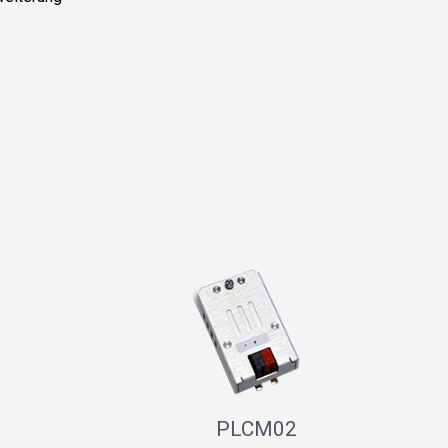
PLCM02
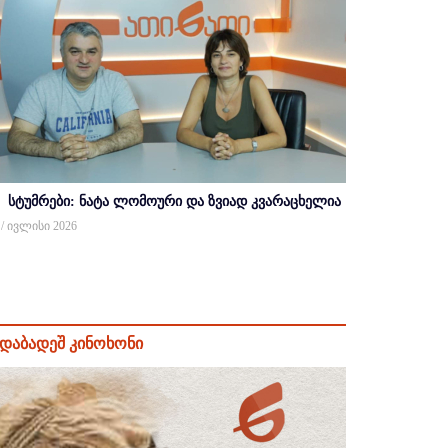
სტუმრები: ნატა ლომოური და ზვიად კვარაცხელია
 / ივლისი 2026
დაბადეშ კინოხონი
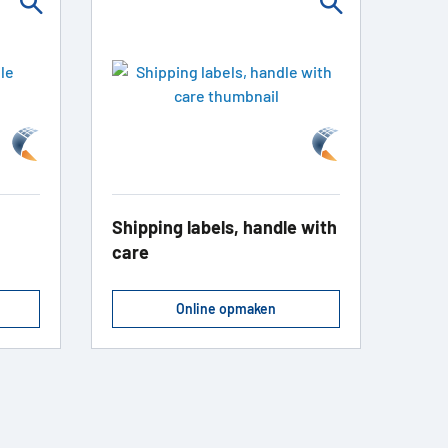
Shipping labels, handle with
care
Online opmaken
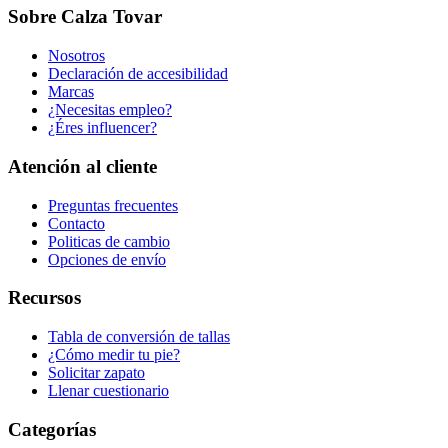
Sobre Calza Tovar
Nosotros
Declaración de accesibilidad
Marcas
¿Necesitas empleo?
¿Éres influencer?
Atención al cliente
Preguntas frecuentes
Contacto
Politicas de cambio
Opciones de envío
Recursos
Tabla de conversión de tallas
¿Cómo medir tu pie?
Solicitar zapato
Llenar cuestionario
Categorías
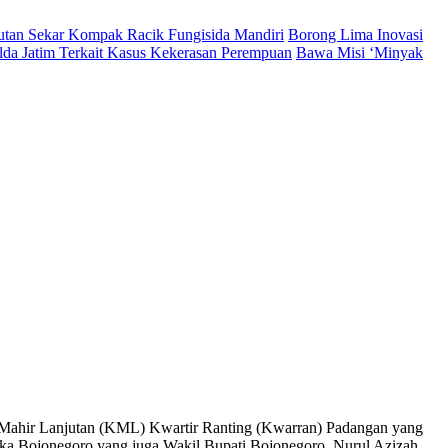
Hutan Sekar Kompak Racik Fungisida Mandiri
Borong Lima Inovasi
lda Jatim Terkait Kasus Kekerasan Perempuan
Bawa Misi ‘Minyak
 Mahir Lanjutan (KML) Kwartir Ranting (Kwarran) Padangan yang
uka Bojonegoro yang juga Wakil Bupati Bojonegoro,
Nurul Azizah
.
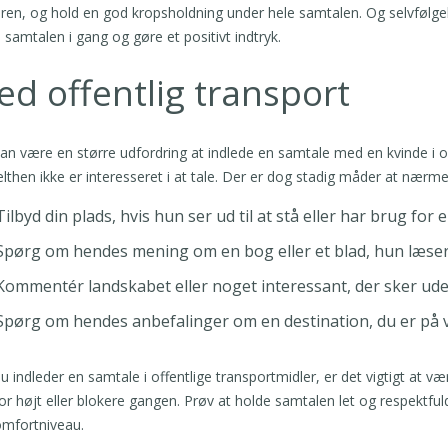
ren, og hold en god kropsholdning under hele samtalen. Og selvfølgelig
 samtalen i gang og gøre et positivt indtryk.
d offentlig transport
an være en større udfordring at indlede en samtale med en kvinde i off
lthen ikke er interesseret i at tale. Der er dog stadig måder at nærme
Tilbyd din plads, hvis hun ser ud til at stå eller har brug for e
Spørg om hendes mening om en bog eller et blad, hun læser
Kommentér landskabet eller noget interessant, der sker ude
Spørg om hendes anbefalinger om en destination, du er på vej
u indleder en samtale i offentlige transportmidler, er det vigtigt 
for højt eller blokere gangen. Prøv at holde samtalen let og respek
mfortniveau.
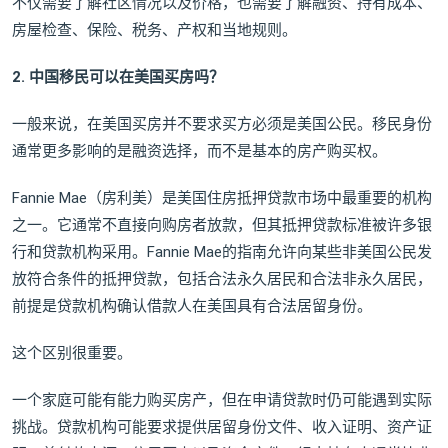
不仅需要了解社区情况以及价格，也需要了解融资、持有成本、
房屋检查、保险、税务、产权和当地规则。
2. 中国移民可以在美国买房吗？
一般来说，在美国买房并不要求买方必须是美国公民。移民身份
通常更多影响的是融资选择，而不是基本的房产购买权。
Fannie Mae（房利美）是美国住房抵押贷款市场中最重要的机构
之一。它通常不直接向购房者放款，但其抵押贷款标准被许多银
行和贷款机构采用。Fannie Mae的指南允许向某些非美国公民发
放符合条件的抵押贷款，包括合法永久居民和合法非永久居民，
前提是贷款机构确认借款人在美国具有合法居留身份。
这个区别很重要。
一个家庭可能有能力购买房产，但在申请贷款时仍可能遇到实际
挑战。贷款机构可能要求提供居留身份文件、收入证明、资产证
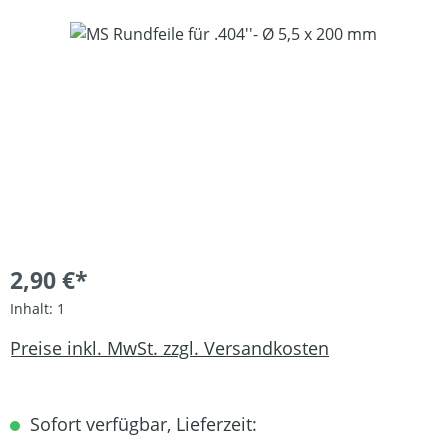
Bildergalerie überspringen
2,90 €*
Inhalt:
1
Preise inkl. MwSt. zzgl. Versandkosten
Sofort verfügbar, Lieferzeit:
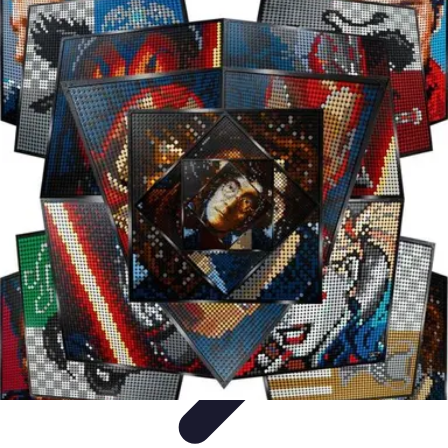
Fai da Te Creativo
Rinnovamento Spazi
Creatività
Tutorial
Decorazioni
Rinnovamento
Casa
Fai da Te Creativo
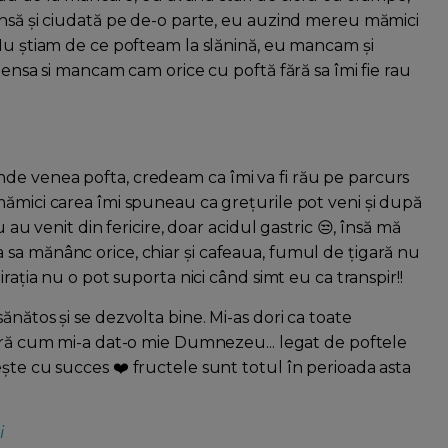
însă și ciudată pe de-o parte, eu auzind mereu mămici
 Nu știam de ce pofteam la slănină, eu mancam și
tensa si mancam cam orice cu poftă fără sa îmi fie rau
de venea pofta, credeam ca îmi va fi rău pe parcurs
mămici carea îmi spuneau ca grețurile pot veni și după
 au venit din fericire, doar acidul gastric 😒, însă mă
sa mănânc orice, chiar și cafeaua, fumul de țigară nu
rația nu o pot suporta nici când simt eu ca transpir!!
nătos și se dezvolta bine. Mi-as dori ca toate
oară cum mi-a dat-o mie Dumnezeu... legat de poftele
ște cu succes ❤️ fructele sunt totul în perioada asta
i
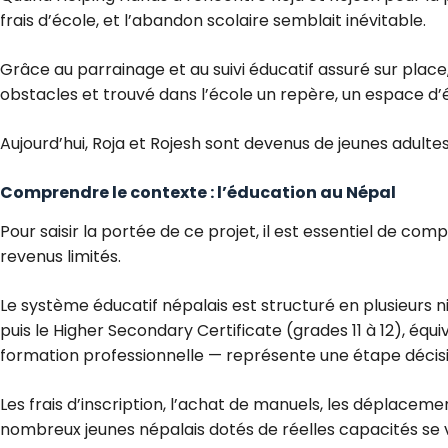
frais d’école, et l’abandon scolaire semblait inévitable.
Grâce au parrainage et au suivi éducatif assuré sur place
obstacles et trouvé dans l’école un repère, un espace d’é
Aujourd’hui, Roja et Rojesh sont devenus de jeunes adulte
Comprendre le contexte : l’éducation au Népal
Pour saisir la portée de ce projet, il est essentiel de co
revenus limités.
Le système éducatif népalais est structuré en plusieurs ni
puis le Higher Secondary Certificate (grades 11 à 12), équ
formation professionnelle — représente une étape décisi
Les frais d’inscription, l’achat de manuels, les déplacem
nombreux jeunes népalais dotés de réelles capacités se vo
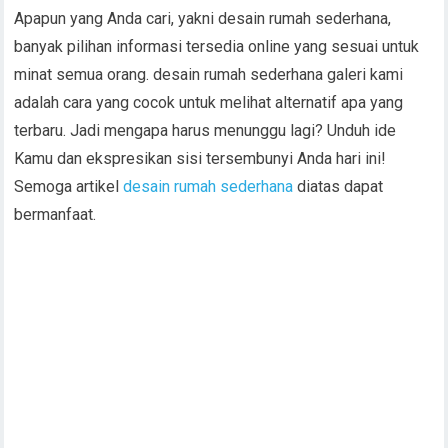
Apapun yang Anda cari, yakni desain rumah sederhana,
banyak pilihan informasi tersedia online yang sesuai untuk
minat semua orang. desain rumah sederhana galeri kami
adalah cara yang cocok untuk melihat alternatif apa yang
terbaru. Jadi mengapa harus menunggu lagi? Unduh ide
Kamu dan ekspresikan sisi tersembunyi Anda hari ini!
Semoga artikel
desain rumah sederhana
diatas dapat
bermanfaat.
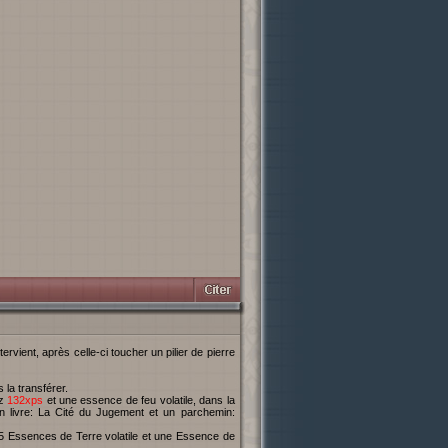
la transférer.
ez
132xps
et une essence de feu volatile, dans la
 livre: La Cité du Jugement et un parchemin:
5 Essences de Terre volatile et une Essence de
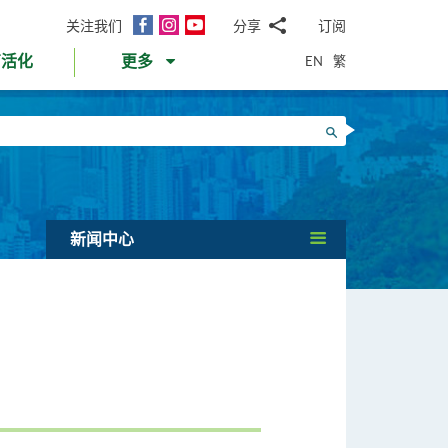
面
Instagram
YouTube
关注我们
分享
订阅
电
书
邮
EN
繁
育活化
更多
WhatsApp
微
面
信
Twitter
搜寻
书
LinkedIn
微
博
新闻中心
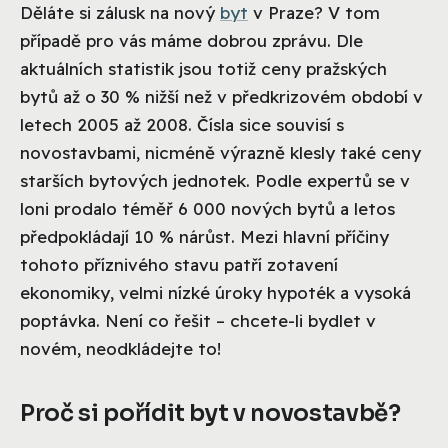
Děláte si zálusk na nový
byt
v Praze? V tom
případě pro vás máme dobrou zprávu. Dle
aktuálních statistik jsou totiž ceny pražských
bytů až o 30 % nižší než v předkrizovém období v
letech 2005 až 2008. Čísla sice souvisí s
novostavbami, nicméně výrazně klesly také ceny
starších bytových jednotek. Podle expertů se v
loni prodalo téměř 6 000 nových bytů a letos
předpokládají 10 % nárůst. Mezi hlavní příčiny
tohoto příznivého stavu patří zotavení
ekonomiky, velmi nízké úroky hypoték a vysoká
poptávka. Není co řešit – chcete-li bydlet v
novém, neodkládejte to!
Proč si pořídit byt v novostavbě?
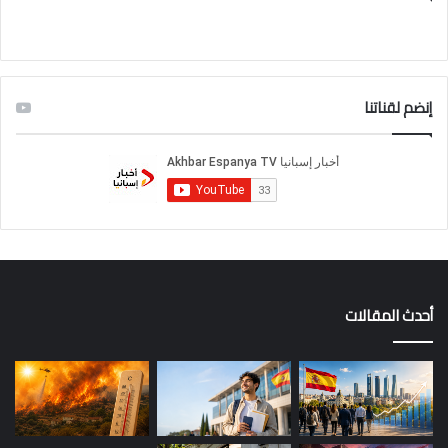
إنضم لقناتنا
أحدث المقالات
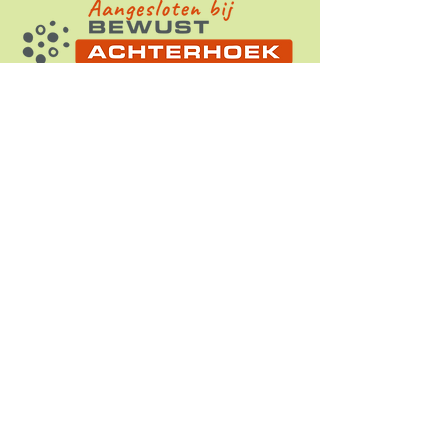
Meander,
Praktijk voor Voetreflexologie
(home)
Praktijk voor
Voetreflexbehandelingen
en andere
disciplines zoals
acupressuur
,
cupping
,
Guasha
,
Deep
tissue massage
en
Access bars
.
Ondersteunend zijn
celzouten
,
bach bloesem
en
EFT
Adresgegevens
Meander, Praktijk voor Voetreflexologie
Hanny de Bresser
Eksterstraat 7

──────────

Gather every line of the material above that contains the word "éducatif", treating uppercase and lowercase letters as distinct.

**Response area**
Grâce au parrainage et au suivi éducatif assuré sur place
Le système éducatif népalais est structuré en plusieurs ni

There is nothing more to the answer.